In lambda calculus, numbers are sort of like adverbs; they tell you how many times to do something. So “2” is like “twice”; it’s a function that takes in an f and an x and returns f of f of x, written in lambda calculus as f (f x). “3” is like “thrice”; 3 f x = f (f (f x)).
One of the reasons that this turns out to be a really nice definition of numbers is that it makes arithmetic very simple, especially with large numbers. For instance, the operation of taking a number to the power of another number can be defined extremely simply as follows:
↑ = λnm.m n
In other words, we do an m-fold application of the operation “do an n-fold application.”
Once we’ve defined exponentiation, we can pretty easily get tetration too. n ↑↑ m is defined to be n ↑ (n ↑ (… ↑ n)), with m copies of n. But this is just m-fold application of the operation (n ↑) to 1. So we can write:
↑↑ = λnm.m (↑ n) 1
Similarly, for pentation (or hyper-5), we can write:
↑↑↑ = λnm.m (↑↑ n) 1
And in general, for any n, we can write:
↑N+1 = λnm.m (↑N n) 1
Together with our definition of ↑, this gives us a nice construction of all the hyperoperations:
↑ = λnm.m n
↑N+1 = λnm.m (↑N n) 1
There’s a problem though. If we actually tried to write out something like ↑100 just in terms of the basic syntax of the lambda calculus, our expression would end up extremely long; we’d have to write something like ↑99, ↑98, ↑97, and so on. We can do better than this by “automating” the process of going from ↑N to ↑N+1 (after all, we’re doing the same thing each time!). So we define a function that implements this process, arbitrarily choosing to name it g:
g = λfnm.m (f n) 1
Some examples of how g behaves:
↑↑= g ↑
↑↑↑ = g (↑↑) = g (g ↑)
↑↑↑↑ = g (↑↑↑) = g (g (g ↑))
You might already see where this is going. Now to get to ↑N+1, we just need to do an N-fold application of g to ↑! So we can write:
↑N+1 = N g ↑
Now writing out something massive like (3 ↑257 3) merely requires us writing out the functions g, ↑, 3, and 256, each of which is pretty simple. And the end result is much more concise than what we would have gotten using our previous construction.
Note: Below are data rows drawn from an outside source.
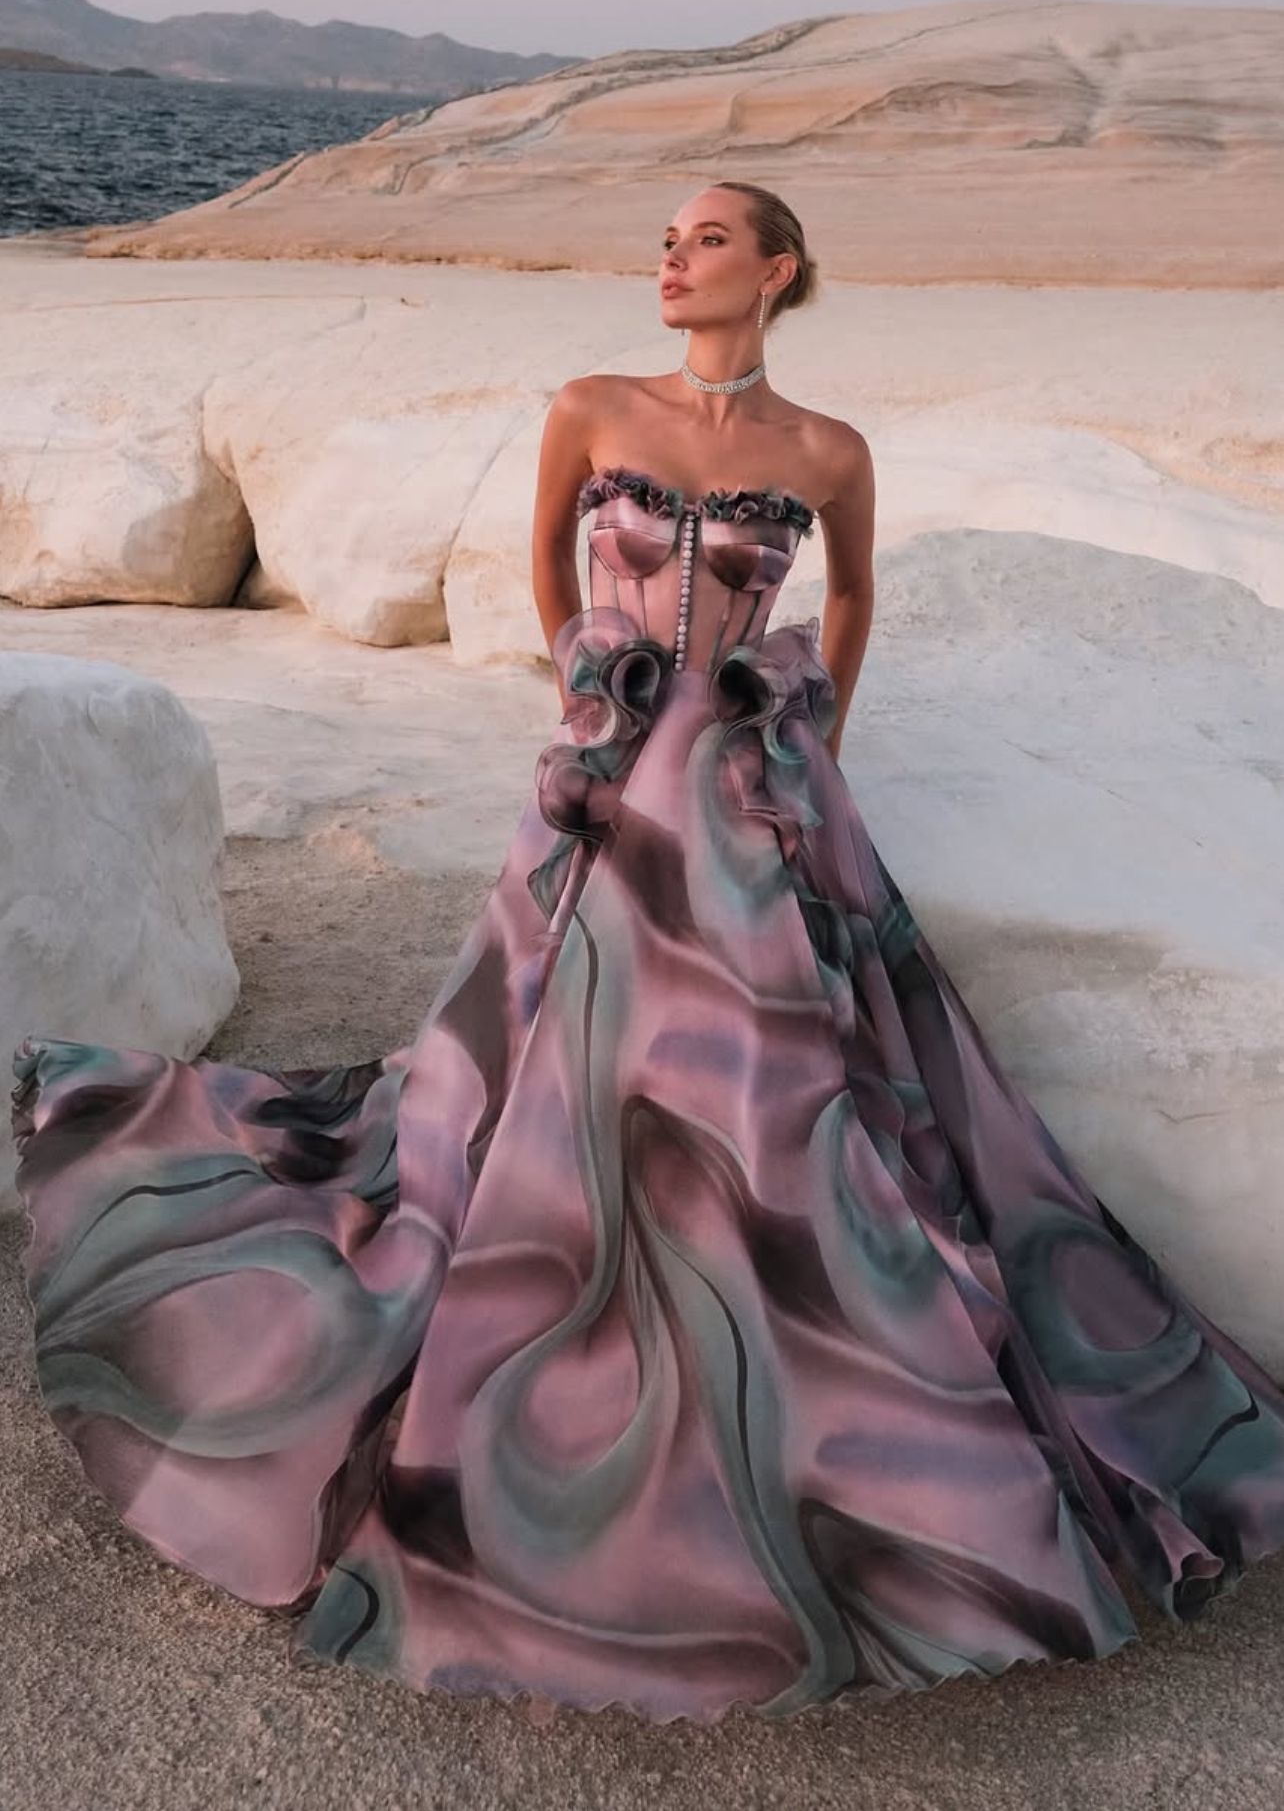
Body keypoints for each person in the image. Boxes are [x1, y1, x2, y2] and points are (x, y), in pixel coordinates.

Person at [10, 180, 1284, 1727]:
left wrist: (817, 727)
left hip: (750, 787)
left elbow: (858, 590)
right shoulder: (591, 403)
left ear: (778, 268)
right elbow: (551, 554)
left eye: (705, 240)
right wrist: (575, 680)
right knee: (529, 1059)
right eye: (668, 239)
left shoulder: (826, 453)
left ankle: (765, 1354)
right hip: (610, 772)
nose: (669, 259)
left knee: (807, 1074)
There are the lambda diagrams for what we have so far:
There’s a bit of redundancy here that can be removed, shrinking the diagrams:
But suppose now we want to go a step further. Let’s define the following extremely fast-growing sequence of numbers:
a0 = 1
a1 = 3 ↑(a0 + 1) 3
a2 = 3 ↑(a1 + 1) 3
Some of you may recognize this sequence as closely resembling the usual construction of Graham’s number. It’s not quite the same as this construction, but Graham’s number is approximately a66. This sequence can be encoded into lambda calculus using the same trick as before: define a new function which takes us from aN to aN+1, and then apply it n-fold to a0. Let’s call this function h.
h = λa.a g ↑ 3 3
Verify for yourself that h takes us from one number in our sequence to the next!
a1 = h a0
a2 = h a1 = h (h a0) = 2 h a0
a3 = h a2 = h (h a1) = h (h (h a0)) = 3 h a0
We can construct a general function now that takes in a number n and returns an:
a = λn.n h a0
We can do a little better than this by removing some redundancy. Notice the repeated 3s in the definition of h; we can built this repetition into our definition of g and get an even more concise representation of massive numbers.
g’ = λfn.n (f n) n
h’ = λa.a g ↑ 3
a’ = λn.n h’ 1
Here’s what these new and improved functions look like:
And finally, here’s an image of a256, much much larger than Graham’s number, to hang on your wall:
Keep in mind that Graham’s number is really really big. From wiki: “it is so large that the observable universe is far too small to contain an ordinary digital representation of Graham’s number, assuming that each digit occupies one Planck volume, possibly the smallest measurable space. But even the number of digits in this digital representation of Graham’s number would itself be a number so large that its digital representation cannot be represented in the observable universe. Nor even can the number of digits of that number—and so forth, for a number of times far exceeding the total number of Planck volumes in the observable universe.”
It’s pretty wild to think that if you start applying beta reductions to this diagram, the lambda diagram you’ll build up (the normal form of the expression) will be so large that it could not be represented within the entire observable universe!